Records from a data source
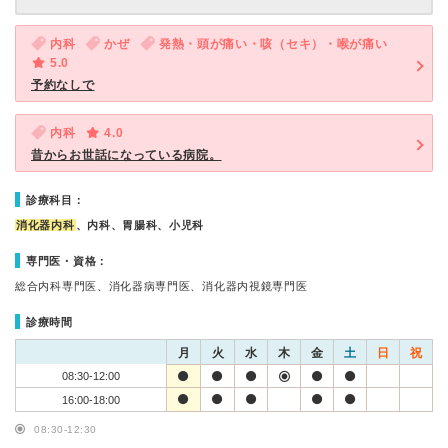
内科
かぜ
発熱・頭が痛い・咳（セキ）・喉が痛い
5.0
予約なしで
内科
4.0
昔からお世話になっている病院。
診療科目：
消化器内科
、内科、胃腸科、小児科
専門医・資格：
総合内科専門医、消化器病専門医、消化器内視鏡専門医
診療時間
月
火
水
木
金
土
日
祝
08:30-12:00
16:00-18:00
08:30-12:30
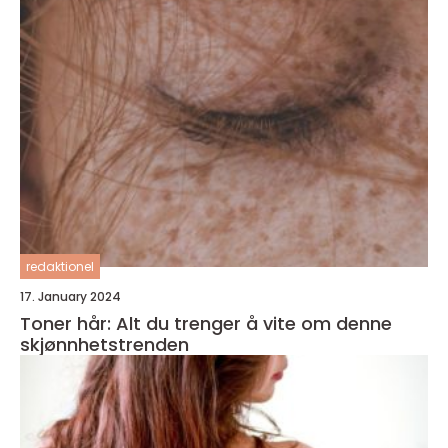
redaktionel
17. January 2024
Toner hår: Alt du trenger å vite om denne
skjønnhetstrenden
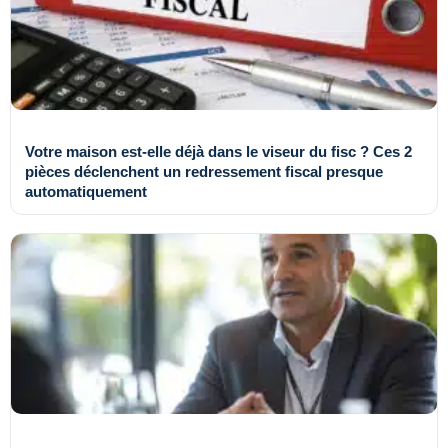
Votre maison est-elle déjà dans le viseur du fisc ? Ces 2
pièces déclenchent un redressement fiscal presque
automatiquement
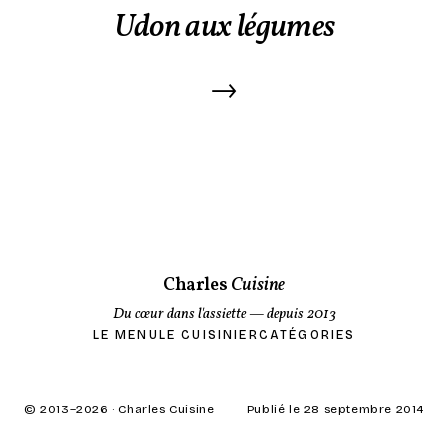
Udon aux légumes
→
Charles
Cuisine
Du cœur dans l'assiette
— depuis 2013
LE MENU
LE CUISINIER
CATÉGORIES
© 2013–
2026
· Charles Cuisine
Publié le 28 septembre 2014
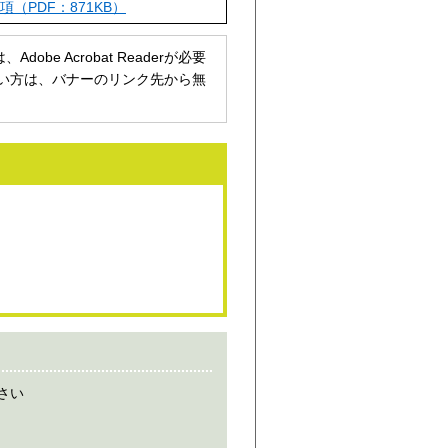
PDF：871KB）
be Acrobat Readerが必要
持ちでない方は、バナーのリンク先から無
さい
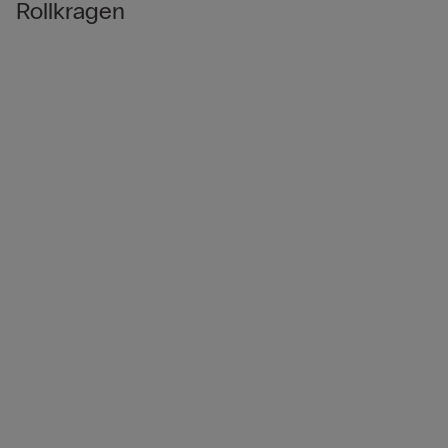
Rollkragen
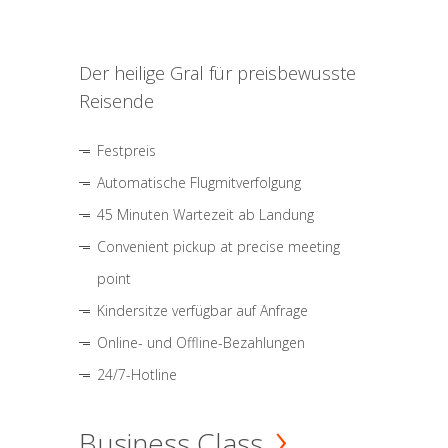
Der heilige Gral für preisbewusste
Reisende
Festpreis
Automatische Flugmitverfolgung
45 Minuten Wartezeit ab Landung
Convenient pickup at precise meeting
point
Kindersitze verfügbar auf Anfrage
Online- und Offline-Bezahlungen
24/7-Hotline
Business Class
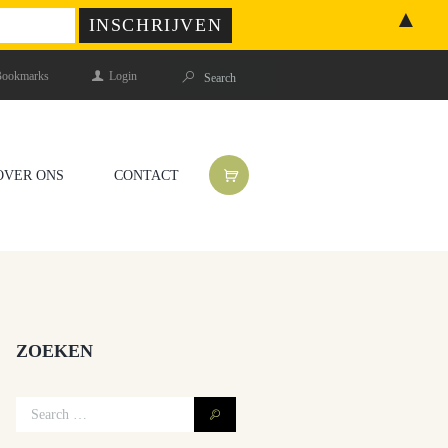
▲
ookmarks
Login
OVER ONS
CONTACT
ZOEKEN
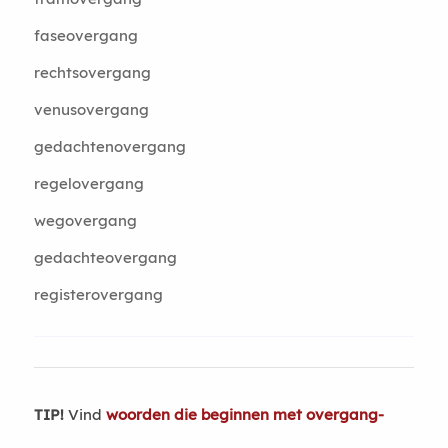
faseovergang
rechtsovergang
venusovergang
gedachtenovergang
regelovergang
wegovergang
gedachteovergang
registerovergang
TIP!
Vind
woorden die beginnen met overgang-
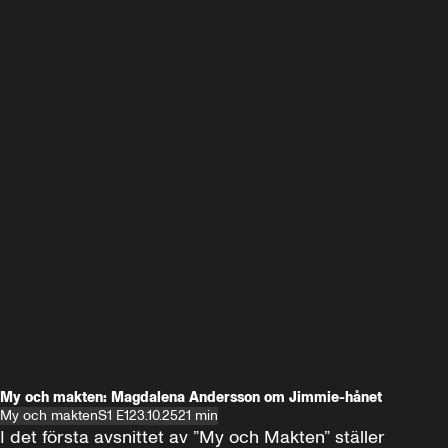
My och makten: Magdalena Andersson om Jimmie-hånet
My och makten
S1 E1
23.10.25
21 min
I det första avsnittet av ”My och Makten” ställer 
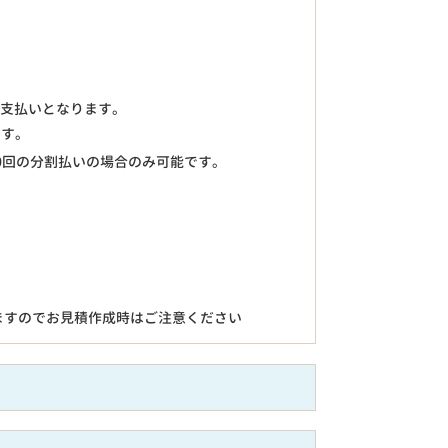
のお支払いとなります。
ます。
0回の分割払いの場合のみ可能です。
ますのでお見積作成時はご注意ください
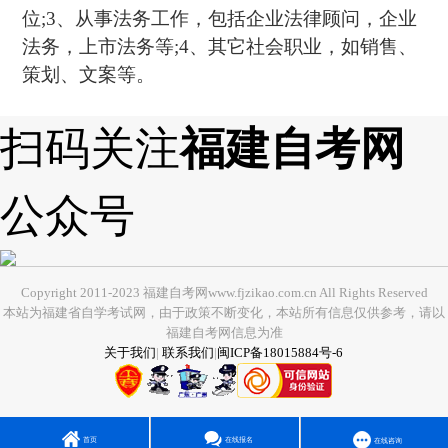
位;3、从事法务工作，包括企业法律顾问，企业
法务，上市法务等;4、其它社会职业，如销售、
策划、文案等。
扫码关注
福建自考网
公众号
Copyright 2011-2023 福建自考网www.fjzikao.com.cn All Rights Reserved
本站为福建省自学考试网，由于政策不断变化，本站所有信息仅供参考，请以
福建自考网信息为准
关于我们
|
联系我们
|
闽ICP备18015884号-6
首页
在线报名
在线咨询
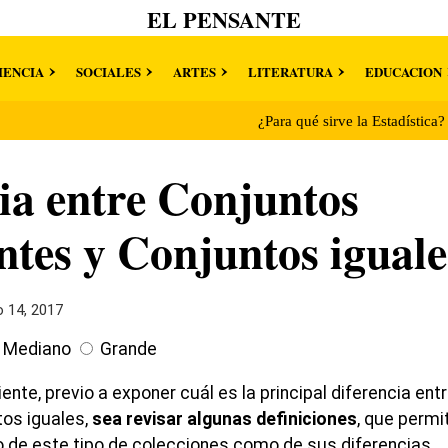
EL PENSANTE
IENCIA
SOCIALES
ARTES
LITERATURA
EDUCACION
¿Para qué sirve la Estadística
ia entre Conjuntos
ntes y Conjuntos iguale
 14, 2017
Mediano
Grande
nte, previo a exponer cuál es la principal diferencia ent
tos iguales,
sea revisar algunas definiciones
, que permi
o de este tipo de colecciones como de sus diferencias.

● **Task prompt**
Every line in the data that holds the string "dans" should be copied.

● **Answer for the task**
Votre maison est-elle déjà dans le viseur du fisc ? Ces 2
Du cœur dans l'assiette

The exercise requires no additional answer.